Tranceducers: Art
of Visionaries, Mediums and Automatists
Great Pulteney Street Gallery, Soho
29.7.25 to 10.8.25










Curator: Vivienne Roberts ~ vivienne@vivienneroberts.com
'Tranceducers:
Art of Visionaries, Mediums and Automatists is an exhibition that
explores artistic practices shaped by alternative perceptions,
otherworldly transmissions and intuitive mark-making. Featuring both
historical pioneers and contemporary practitioners from around the
world, the show promises to be a mesmerising experience.
In mediumistic art, works are often believed to be repositories of
hidden wisdom, or to carry messages from other worlds. Automatist
artists relinquish full conscious control, allowing themselves to become
a conduit for unseen forces, connecting the macrocosm and microcosm with
echoes of alchemical and esoteric cosmologies. Visionary artists,
meanwhile, offer radically different ways of seeing the universe,
revealing dimensions we may have sensed but never fully perceived.
Together, the twenty four artists in Tranceducers have encompassed these
ideas and created artworks that occupy an enigmatic and liminal space
between the material and the marvellous.
The exhibition includes historically important artists like Georgiana
Houghton, whose mediumistic watercolours are rarely seen, as well as
little known artists like Aleksandra Ionowa whose drawings are attuned
to the invisible energies of the natural world. The show features art
that has the ability to mesmerise its beholder, such as the swirling
vortices of this year’s Turner Prize nominee, Nnena Kalu, the
kaleidoscopic cosmogrammes of Louise Janin, the meditative mandalas of
Victor Bramley and the rhythmic forms of Madge Gill.

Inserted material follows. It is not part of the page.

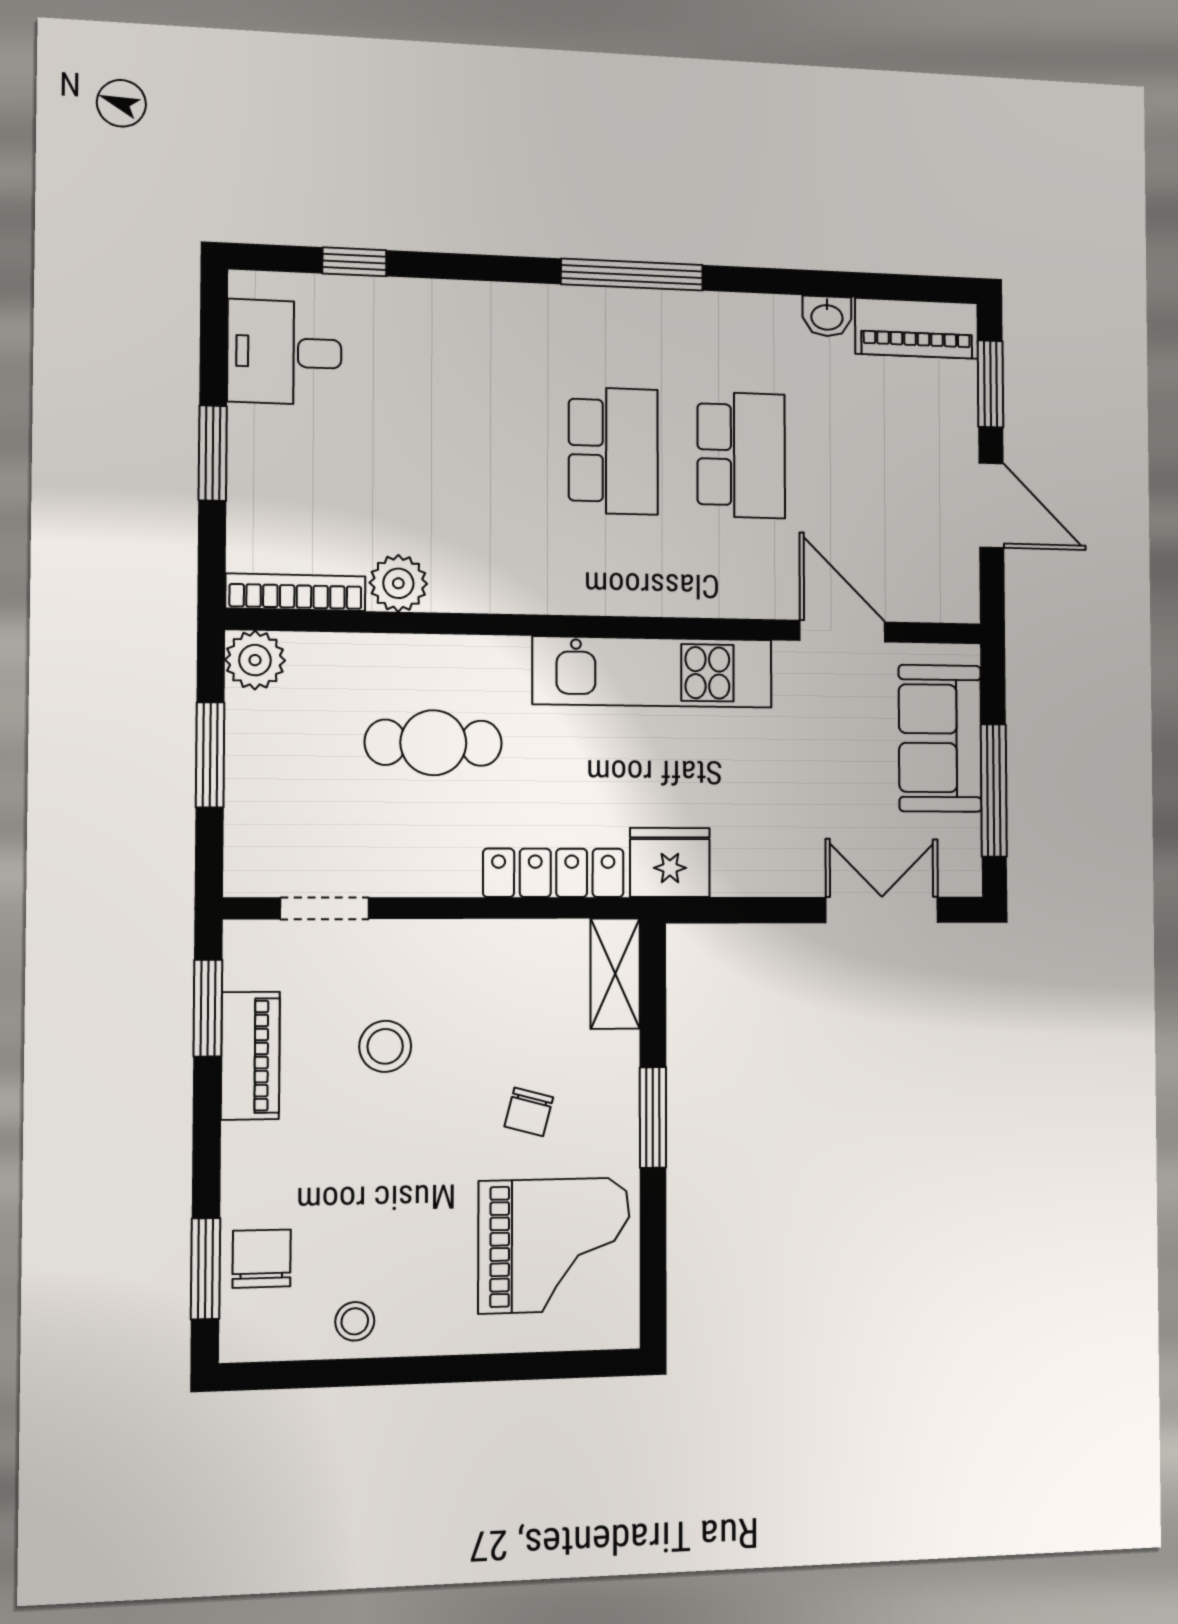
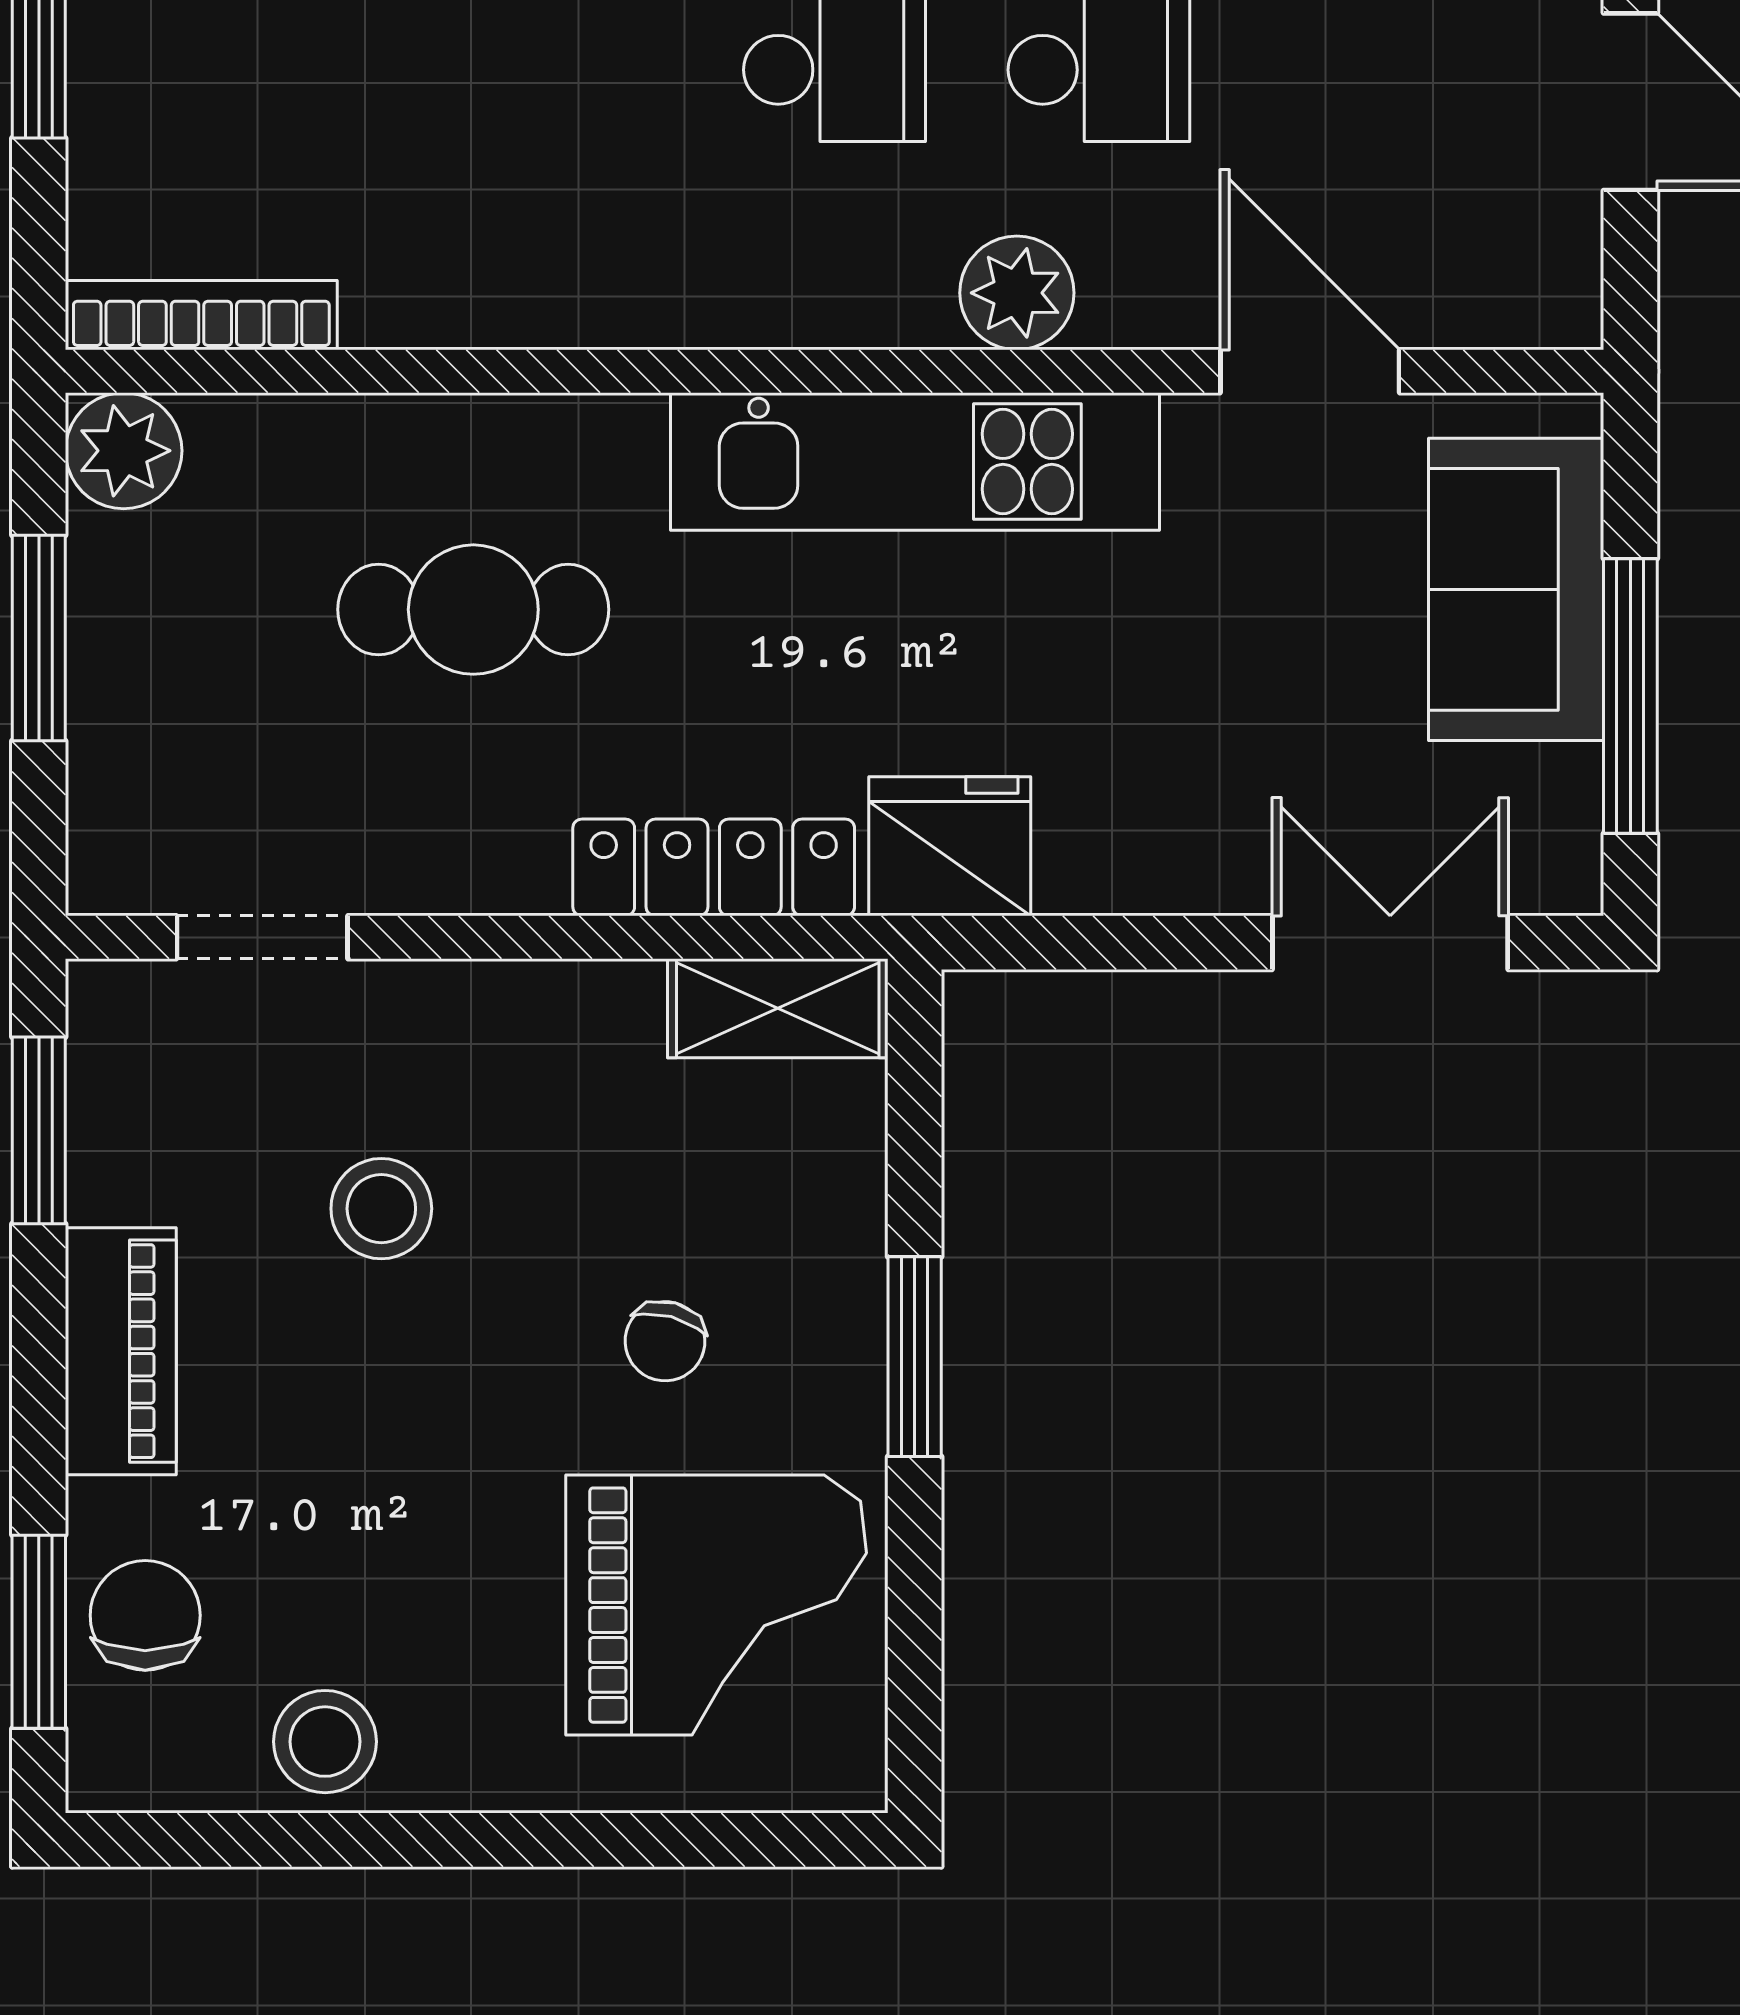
plant: (398, 583) -> (1017, 293), moved
shelving: (615, 974) -> (778, 1008), moved, turned 90
piano: (250, 1056) -> (121, 1351), moved
stool: (355, 1321) -> (325, 1742), width x1.37, depth x1.37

A prominent theme of the exhibition is the concept of the mantic stain,
a term used by artist and occultist Ithell Colquhoun, whose work is
represented in the show. The phrase refers to marks made through
chance-driven techniques such as decalcomania, fumage, stillomancy,
parsemage, and ecremage. Rather than being intentionally depicted, forms
emerge as revelations from the unconscious. Championed by the
Surrealists, but with roots in mediumistic practice, these artworks
function as instruments of visual alchemy and divination, transcending
the raw materials from which they are created into forms of mysterious
wonders.
Spanning over 170 years, Tranceducers, proposes that the often
overlooked visionary, the medium and the automatist are not peripheral
to art history, but enduring figures whose insights can challenge,
disrupt, heal and reawaken our enchantment with the world we now live
in. This is an exhibition where the viewer plays a vital role, invited
not merely to look, but to see beyond the surface. The works on display
do not simply depict, they tranceduce, offering portals into alternative
modes of perception and deeper realities'.